LXVI. Nocny gość
W lipcu bliźniaczki Lwowów skończyły dziewięć miesięcy. Ich rodzice ogromnie się tym cieszyli. Poświęcali dzieciom tyle czasu, ile mogli. Między nimi wciąż jednak panowała nieufność. Były takie dni, gdy żyli niemal w zupełnej zgodzie, lecz po tygodniu czy dwóch Ksenia nie wytrzymywała i znów zaczynała kłócić się z mężem. Marzyła o tym, by Siergiej w końcu przestał znikać na całe noce i poświęcił swój czas rodzinie. Wciąż nie poznała odpowiedzi na pytanie, co robił poza domem.
Tego wieczora Ksenia czuła się wyjątkowo źle. Tęskniła za czułością i zaufaniem, które panowały w jej małżeństwie tuż po tym, jak na świat przyszły dziewczynki.
— Dlaczego wasz tatuś nie może znów być tym dobrym, kochanym człowiekiem, który tulił mnie do siebie w nocy i tak czule się wami zajmował? — zapytała, patrząc w duże, szare oczy córeczek.
Dziewczynki leżały na sofie i wyciągały ku matce rączki. Ksenia chciała się do nich uśmiechnąć, lecz nie miała na to sił. Pogładziła je więc po główkach i westchnęła.
Wtem do pokoju wkroczył Siergiej. Czoło miał zmarszczone od zbyt długich rozmyślań, a pod oczyma widniały sińce od nieprzespanych nocy. Kobieta westchnęła na ten widok. Dlaczego nie mógł stać się na powrót dawnym sobą?
Przyklęknął obok żony i pogładził twarzyczki córeczek, po czym ułożył głowę na kolanach Kseni. Ta spojrzała na niego ze zdumieniem, lecz nic nie rzekła.
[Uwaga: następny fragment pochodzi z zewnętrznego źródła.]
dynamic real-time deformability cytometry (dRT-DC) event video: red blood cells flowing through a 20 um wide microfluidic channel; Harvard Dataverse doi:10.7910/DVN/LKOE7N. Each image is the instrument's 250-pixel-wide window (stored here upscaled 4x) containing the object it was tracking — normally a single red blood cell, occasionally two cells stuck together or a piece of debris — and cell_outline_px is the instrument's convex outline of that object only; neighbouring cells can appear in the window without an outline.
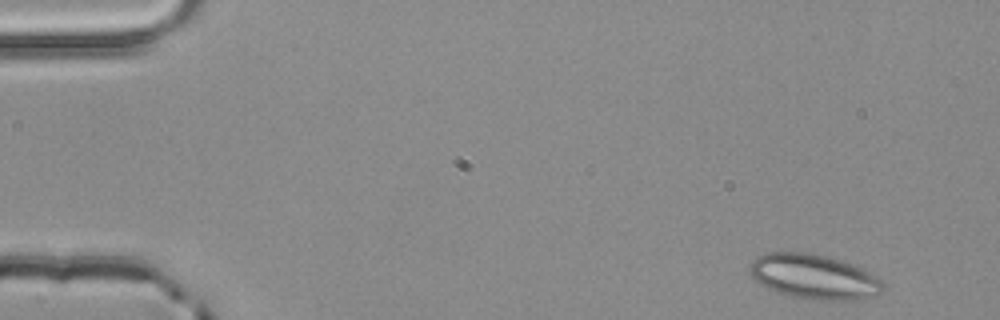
{"species": "common noctule bat (a hibernating species)", "species_latin": "Nyctalus noctula", "temperature_condition": "room temperature", "stored_images_in_passage": 4, "camera_frame_rate_fps": 3000, "um_per_image_px": 0.085, "animal": {"sex": "male", "body_mass_g": 20.4}, "frame": {"image": 1, "passage_image": 1, "time_ms": 0.0, "image_size_px": [1000, 320], "cell_outline_px": [[888, 288], [876, 296], [856, 300], [820, 300], [792, 296], [768, 288], [756, 280], [752, 276], [748, 268], [748, 264], [756, 256], [764, 252], [808, 252], [824, 256], [860, 268], [876, 276]], "centroid_in_image_um": [69.18, 23.52], "position_along_channel_um": 15.8, "area_um2": 34.62}}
Z wahaniem wplotła dłoń w jego włosy i zaczęła po nich delikatnie przesuwać. Dopiero teraz zrozumiała, jak bardzo jej tego brakowało. Uśmiechnęła się łagodnie. Cieszyła się, że nie widział teraz jej twarzy. Wolała, by nie wiedział, jak bardzo jej go brakowało.
— Kseniu, czy możemy porozmawiać? — zapytał nagle, sprawiając, że zastygła w miejscu.
— O czym? — zapytała, starając się zrobić dobrą minę do złej gry.
— O tym, co ostatnio się między nami zadziało... — westchnął cichutko.
— No dobrze...
Siergiej jednak, miast jej odpowiedzieć, wziął Lizę w ramiona i zaczął przesuwać dłonią po jej policzku. Dziewczynka uśmiechała się do niego rozkosznie, ukazując cztery ząbki, które już pojawiły się w jej buzi. Ksenia przycisnęła do siebie drugą z bliźniaczek i zaczęła szeptać jej czułe słówka. Zdawało się jej, że znów jest tak, jak kiedyś.
W końcu mężczyzna złożył pocałunek na czółku córeczki i delikatnie, uważając, by jej nie skrzywdzić, odłożył Lizę do kołyski. Po tym wziął Sonię z ramion Kseni i uczynił z nią to samo, co z jej siostrzyczką. Spojrzał na nie z miłością i usiadł na powrót obok żony.
Ksenia poczuła, jak przeszywa ją dreszcz, gdy Siergiej ujął jej dłoń. Przycisnął ją do piersi i złożył na niej pocałunek. Jego spojrzenie błagało o przebaczenie, nie zamierzała jednak mu odpuścić, nim nie wyjaśni jej wszystkiego.
— Co więc pragniesz mi powiedzieć? — Spojrzała na niego niecierpliwie.
— Chcę w końcu wyznać ci, dlaczego mnie nie ma. Najpierw jednak muszę jeszcze powiedzieć ci, dlaczego Dima zostawił Irinę, na wszelki wypadek, gdyby coś mi się stało.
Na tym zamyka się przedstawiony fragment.